The Air Force was also seriously against permissive action locks. When forced to add them, the generals made the launch codes the same on every warhead, all zeros.

Command and control is very hard: being able to always and immediately launch a nuclear attack but never subject to an unauthorized launch presents a variety of challenges. PALs help with the latter but not the former. Maybe because the Brits have fewer warheads (and therefore the ability to exercise more control) or needed to respond faster (being closer to the USSR and other nuclear powers), they made a strategic choice to skip PALs. Eric Schlosser's book Command and Control is worth a read if you are interested in the history of the US nuclear arsenal.

Perdition · on July 29, 2014

In reality that system was not mechanically/electronically automated, it just enabled a team of officers in a bunker to give a general launch order without contact with the leadership. And the launch orders would still need to be manually carried out by the crews of strategic missile assets.

It was a hedge against a decapitation strike and the chaos that would result in the Soviet military due to its officers habitual deference to central authority.

serf · on July 29, 2014

The American Project Pluto/SLAM system was meant to be autonomous and self-launching too. The Western MAD system.

Boy am I glad that project never got off the ground. A MAD-gap/race would have been terrifying.

A plane that can circle the Earth 4 and a half times is pretty cool, but at the cost of irradiating the whole planet? Maybe not so much.

superuser2 · on July 30, 2014

... how far into that movie did you stop? That policy didn't work out very well.

ck2 · on July 29, 2014

We're pretty much guaranteed to have a nuclear accident at this point.

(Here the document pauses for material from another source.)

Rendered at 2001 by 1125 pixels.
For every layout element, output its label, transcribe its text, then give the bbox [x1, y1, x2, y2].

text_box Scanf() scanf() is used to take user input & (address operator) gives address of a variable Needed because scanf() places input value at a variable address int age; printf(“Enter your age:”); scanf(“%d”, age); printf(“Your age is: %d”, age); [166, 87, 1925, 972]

If ditching the grades is the answer to cheating, I say ditch nuclear weapons to solve nuclear problems.

chiph · on July 29, 2014

You go first.

ck2 · on July 29, 2014

Half the world doesn't have nuclear weapons, they seem to be doing just fine http://wikipedia.org/wiki/Nuclear-weapon-free_zone

sp332 · on July 29, 2014

Ukraine gave up their nukes on condition that their borders be respected, and look what happened.

gwern · on July 29, 2014

You can't use nukes on some separatists and rebels, so I don't think that has much of anything to do with it. Pakistan isn't exactly in great shape despite having nukes.